Résumé de la décision :
Le ministre d'État, ministre de l'intérieur, a formé un recours contre un jugement du Tribunal Administratif de Nantes en date du 30 mai 2017, qui lui ordonnait de délivrer un visa à M. C. B... dans un délai de deux mois. Le ministre a demandé un sursis à l'exécution de cette injonction, arguant que des éléments nouveaux apportés par le requérant au cours de l'instance justifiaient un simple réexamen de la demande et non pas une injonction de délivrance immédiate. La cour a décidé de suspendre l'exécution de l'article 2 du jugement attaqué, considérant que les arguments du ministre étaient sérieux et justifiaient le rejet de l'injonction.
Arguments pertinents :
1. Conséquences difficilement réparables : Le ministre a soutenu que la délivrance d'un visa de long séjour à M. B..., sans que les conditions ne soient réunies, pourrait entraîner des conséquences difficilement réparables. La cour a jugé ce moyen sérieux : "le moyen énoncé dans le recours du ministre de l'intérieur tiré de l'existence de conséquences difficilement réparables (...) paraît, en l'état de l'instruction, sérieux”.

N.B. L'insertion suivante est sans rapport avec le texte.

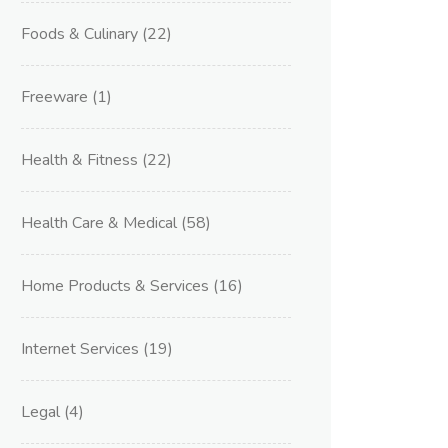
Foods & Culinary
(22)
Freeware
(1)
Health & Fitness
(22)
Health Care & Medical
(58)
Home Products & Services
(16)
Internet Services
(19)
Legal
(4)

2. Réexamen de la demande : Le ministre a également fait valoir que le tribunal aurait dû se limiter à ordonner un réexamen de la demande de visa plutôt que de délivrer une injonction immédiate. La cour a acquiescé, considérant que cela justifiait le rejet des conclusions à fin d'injonction.
Interprétations et citations légales :
1. Code de justice administrative - Article R. 811-15 : Cet article permet à la juridiction d'appel d'ordonner un sursis à l'exécution d'un jugement annulant une décision administrative si les moyens invoqués par l'appelant sont sérieux. Le tribunal a interprété cet article dans le sens où, "en l'état de l'instruction, [les moyens] paraissent sérieux et de nature à justifier, outre l'annulation ou la réformation du jugement attaqué, le rejet des conclusions à fin d'annulation".
2. Code de justice administrative - Article R. 811-17 : Cet article prévoit les conditions dans lesquelles le sursis peut être accordé sur d'autres bases. Il stipule que le sursis peut être ordonné si l'exécution de la décision de première instance "risque d'entraîner des conséquences difficilement réparables". Dans ce cas, la cour a trouvé que la délivrance immédiate du visa risquait de provoquer de telles conséquences, ce qui a renforcé son argumentation en faveur du sursis.
Ces interprétations des textes de loi soulignent l'importance d'une approche prudente concernant les injonctions à l'égard de l'administration, particulièrement lorsqu'il s'agit de décisions à fort impact sur la situation personnelle des requérants.